Express Scripts, the largest and only stand alone PBM brought in $100.1 billion in revenue in 2017.
CVS Caremark, which is owned by CVS, did $130.6 billion in sales over the same period. That was 62% of the parent company's total revenue (an increase of about 10% over the previous 5 years). CVS's retail pharmacies only pulled in 37.8%.
OptumRx, which is owned by insurer UnitedHealth, pulled in $63.7 billion in 2017, 25% of the company's revenue. Other players in the market are dwarfed by comparison, and some states have started to notice that the lack of choice gives PBMs too much power.
Legislators in Arkansas caught CVS Caremark reimbursing mom and pop pharmacies at a lower rate than it was reimbursing CVS pharmacies through the state's Medicaid program and quickly passed legislation curbing the behavior earlier this year.
Elsewhere, Ohio legislators noticed the same behavior in their state, where CVS Caremark manages lists for four out of five Medicaid managed care programs.

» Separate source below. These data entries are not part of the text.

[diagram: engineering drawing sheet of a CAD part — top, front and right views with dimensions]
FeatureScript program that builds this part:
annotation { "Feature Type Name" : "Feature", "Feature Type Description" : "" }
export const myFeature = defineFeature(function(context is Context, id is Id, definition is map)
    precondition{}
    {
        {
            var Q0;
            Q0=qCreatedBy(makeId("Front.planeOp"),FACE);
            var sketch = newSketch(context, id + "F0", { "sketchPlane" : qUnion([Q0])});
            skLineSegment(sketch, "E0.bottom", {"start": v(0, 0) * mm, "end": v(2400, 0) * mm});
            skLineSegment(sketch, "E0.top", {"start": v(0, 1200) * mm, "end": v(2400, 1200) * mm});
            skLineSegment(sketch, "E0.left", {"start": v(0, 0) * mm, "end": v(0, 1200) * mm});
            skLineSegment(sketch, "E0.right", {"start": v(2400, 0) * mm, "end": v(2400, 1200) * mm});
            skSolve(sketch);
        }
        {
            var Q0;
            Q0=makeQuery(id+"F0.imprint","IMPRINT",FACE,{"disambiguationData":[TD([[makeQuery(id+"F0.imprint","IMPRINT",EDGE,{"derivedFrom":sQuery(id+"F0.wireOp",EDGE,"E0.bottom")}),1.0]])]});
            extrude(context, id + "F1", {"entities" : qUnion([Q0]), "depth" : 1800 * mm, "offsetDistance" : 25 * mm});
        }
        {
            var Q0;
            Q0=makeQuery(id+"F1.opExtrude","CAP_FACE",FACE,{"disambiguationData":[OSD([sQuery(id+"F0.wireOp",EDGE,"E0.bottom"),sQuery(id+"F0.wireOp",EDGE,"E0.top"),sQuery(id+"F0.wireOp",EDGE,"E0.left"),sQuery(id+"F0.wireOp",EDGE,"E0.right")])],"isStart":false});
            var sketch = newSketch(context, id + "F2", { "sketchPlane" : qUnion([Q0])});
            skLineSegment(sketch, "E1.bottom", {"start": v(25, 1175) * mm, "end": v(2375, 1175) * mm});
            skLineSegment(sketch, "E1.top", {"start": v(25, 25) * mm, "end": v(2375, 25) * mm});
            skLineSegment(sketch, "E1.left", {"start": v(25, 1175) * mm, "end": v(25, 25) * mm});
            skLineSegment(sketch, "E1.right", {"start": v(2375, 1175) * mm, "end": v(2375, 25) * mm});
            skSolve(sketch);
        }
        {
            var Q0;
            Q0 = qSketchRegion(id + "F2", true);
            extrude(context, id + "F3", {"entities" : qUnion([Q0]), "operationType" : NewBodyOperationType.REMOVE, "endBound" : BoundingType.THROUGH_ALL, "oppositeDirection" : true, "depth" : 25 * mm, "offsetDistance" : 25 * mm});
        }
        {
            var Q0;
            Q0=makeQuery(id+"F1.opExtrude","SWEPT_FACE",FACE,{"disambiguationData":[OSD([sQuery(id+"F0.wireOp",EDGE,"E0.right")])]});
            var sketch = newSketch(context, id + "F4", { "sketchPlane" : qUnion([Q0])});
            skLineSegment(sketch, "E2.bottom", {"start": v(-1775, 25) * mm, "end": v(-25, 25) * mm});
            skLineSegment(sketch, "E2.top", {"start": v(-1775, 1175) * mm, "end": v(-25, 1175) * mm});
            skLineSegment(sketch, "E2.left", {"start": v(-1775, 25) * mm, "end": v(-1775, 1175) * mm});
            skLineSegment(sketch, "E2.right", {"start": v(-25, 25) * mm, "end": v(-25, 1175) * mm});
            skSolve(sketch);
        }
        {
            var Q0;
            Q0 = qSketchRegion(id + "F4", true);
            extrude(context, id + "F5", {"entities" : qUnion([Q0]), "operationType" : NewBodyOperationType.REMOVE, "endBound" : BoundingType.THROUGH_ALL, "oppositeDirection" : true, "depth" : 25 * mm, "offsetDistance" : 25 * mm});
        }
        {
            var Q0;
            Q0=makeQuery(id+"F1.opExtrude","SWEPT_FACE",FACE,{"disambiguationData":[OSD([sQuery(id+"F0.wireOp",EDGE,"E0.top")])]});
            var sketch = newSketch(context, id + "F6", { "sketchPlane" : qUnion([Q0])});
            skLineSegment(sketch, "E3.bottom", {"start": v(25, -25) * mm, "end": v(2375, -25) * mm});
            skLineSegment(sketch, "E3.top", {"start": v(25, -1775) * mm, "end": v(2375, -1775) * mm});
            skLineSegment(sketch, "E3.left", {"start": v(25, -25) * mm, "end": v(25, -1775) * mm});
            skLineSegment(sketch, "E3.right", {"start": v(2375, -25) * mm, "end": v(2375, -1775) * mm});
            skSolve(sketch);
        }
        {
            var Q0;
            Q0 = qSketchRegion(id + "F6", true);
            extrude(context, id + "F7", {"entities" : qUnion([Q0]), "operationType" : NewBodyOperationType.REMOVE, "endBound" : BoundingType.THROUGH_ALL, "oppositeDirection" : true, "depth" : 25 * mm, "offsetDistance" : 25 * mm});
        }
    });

In both states struggling mom and pop pharmacists got letters from CVS offering to buy their pharmacy.
Last month, Antonio Ciaccia of the Ohio Pharmacists Association told Business Insider that during the three years CVS has been engaging in this behavior it has gained 68 pharmacies in the state. Its competitor Walgreens added only two locations over the same period.
"We are done messing around in Ohio," he said. "This system is completely broken ... It is layered and layered with conflicts of interest. I don't care who the PBM is."
Right now CVS is awaiting approval to merge with insurer Aetna, giving the company even more control over the supply chain between you and the drugs you're buying. At the same time, Express Scripts is trying to merge with another insurer, Cigna.
You may want to pay attention to Friday's speech if you're betting on any of that.